While much work has been undertaken into the roots of individual wellbeing, this programme will turn to the evidence of geographically-based inequalities in wellbeing. Having established the extent to which differences are accounted for by income, we will research the contribution of other non-pecuniary causes such as how different local jobs and workplaces can affect wellbeing.

Urban economists will focus on how wellbeing can be affected by the increasingly small size of new house builds and overcrowding caused via the planning system's effects on the cost of land and housebuilding. How much do these in turn affect community wellbeing by restricting access to quality public and green space and are these linked to inequalities in access to jobs, commuting times or financial security? Research suggests that housing and regional policy, and urban renewal programmes and subsidies can lead to breakdown of community cohesion and ethos if they result in communities segregated by income groups, home-ownership status, age or ethnicity.
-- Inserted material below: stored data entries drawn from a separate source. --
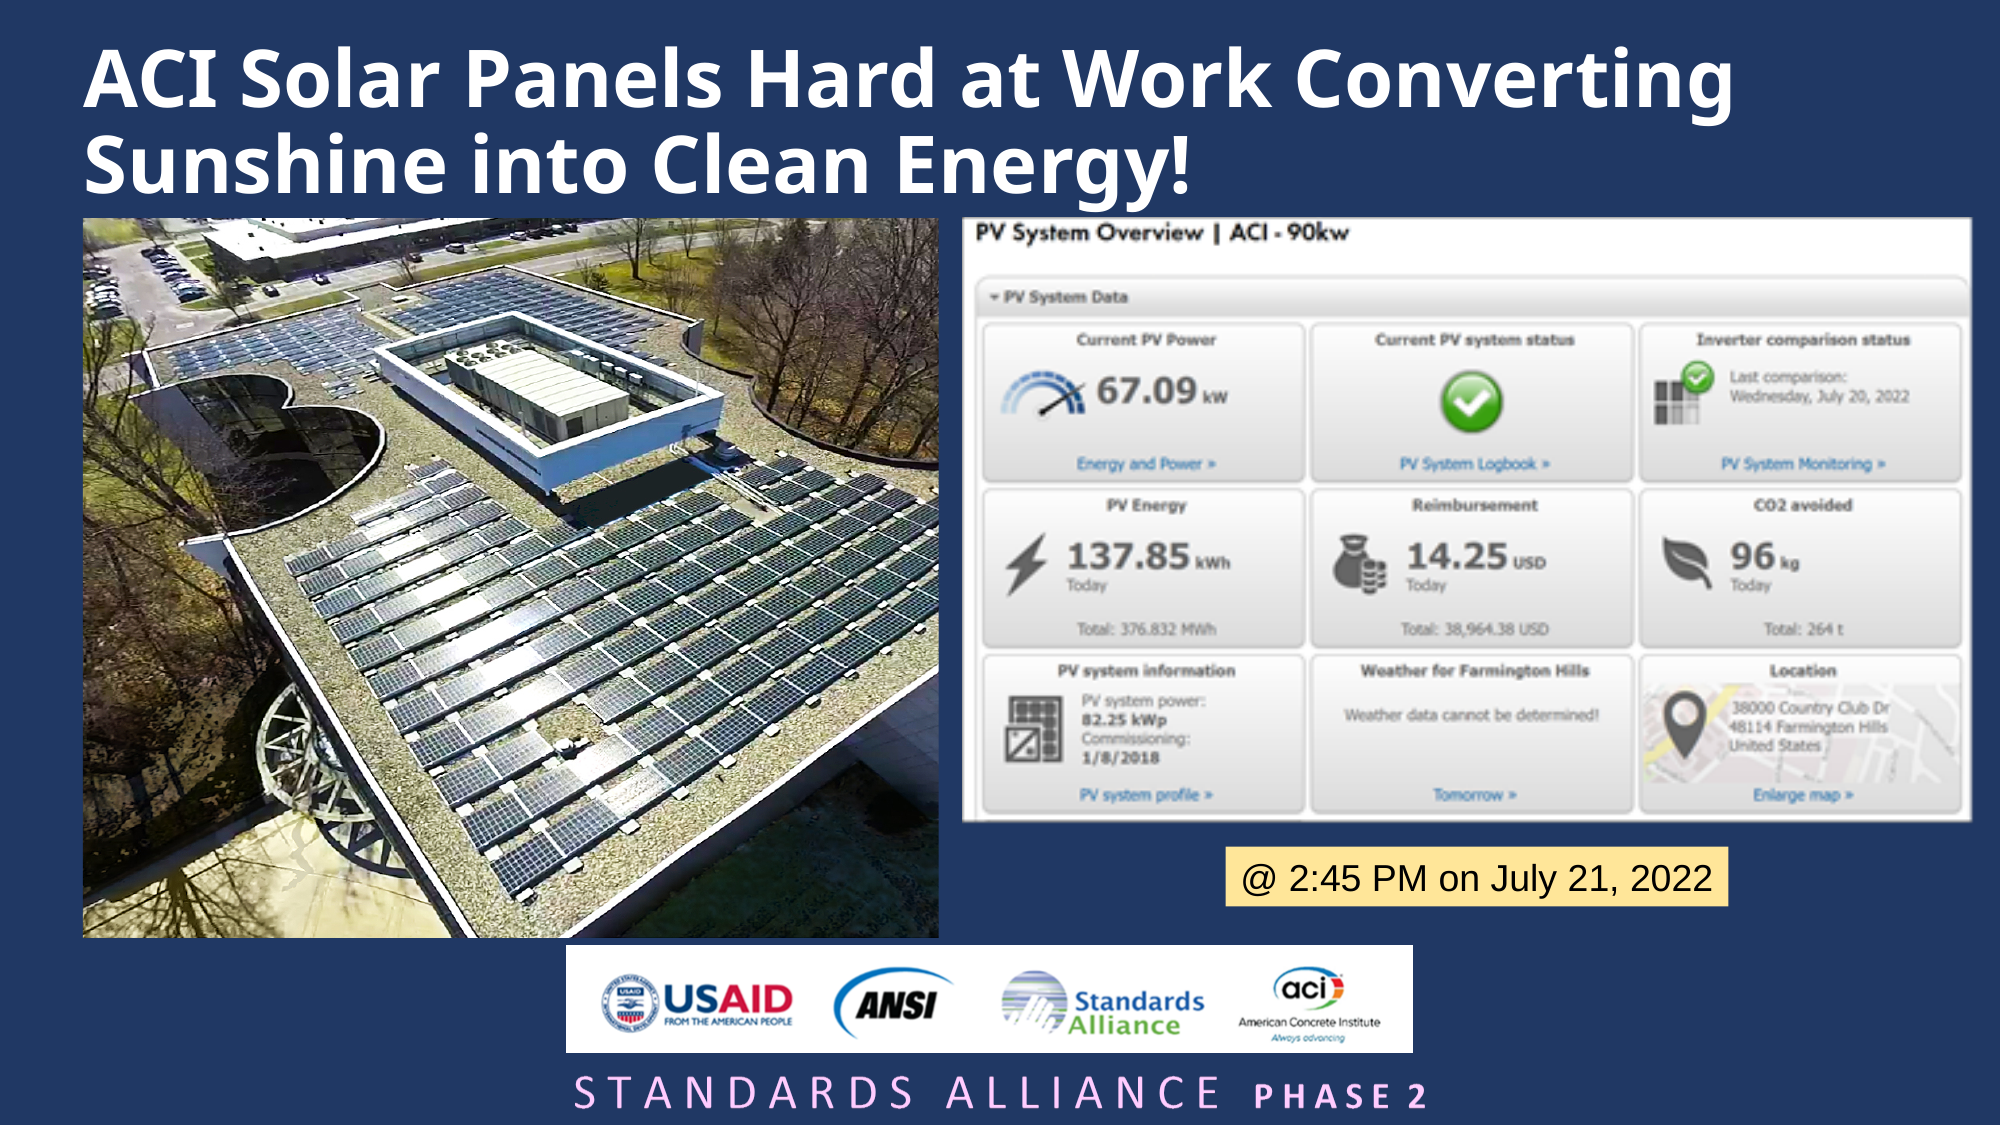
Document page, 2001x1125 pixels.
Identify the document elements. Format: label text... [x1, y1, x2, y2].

picture [82, 217, 939, 938]
text_box @ 2:45 PM on July 21, 2022 [1225, 846, 1729, 907]
title ACI Solar Panels Hard at Work Converting Sunshine into Clean Energy! [68, 30, 2000, 218]
picture [962, 217, 1977, 826]
picture [0, 945, 2000, 1125]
Such segregation, together with migration of family members away from the communities they grew up in, may, in turn, account for the globally-witnessed rise in loneliness and isolation of those left behind - with the associated consequences for health and mortality.

Wellbeing researchers will analyse to what extent loneliness and depression can be accounted for by geographical effects, local employment opportunities and earnings in the period following the Great Recession, using detailed data on the observed differences in the area rates of prescription of anti-depressants.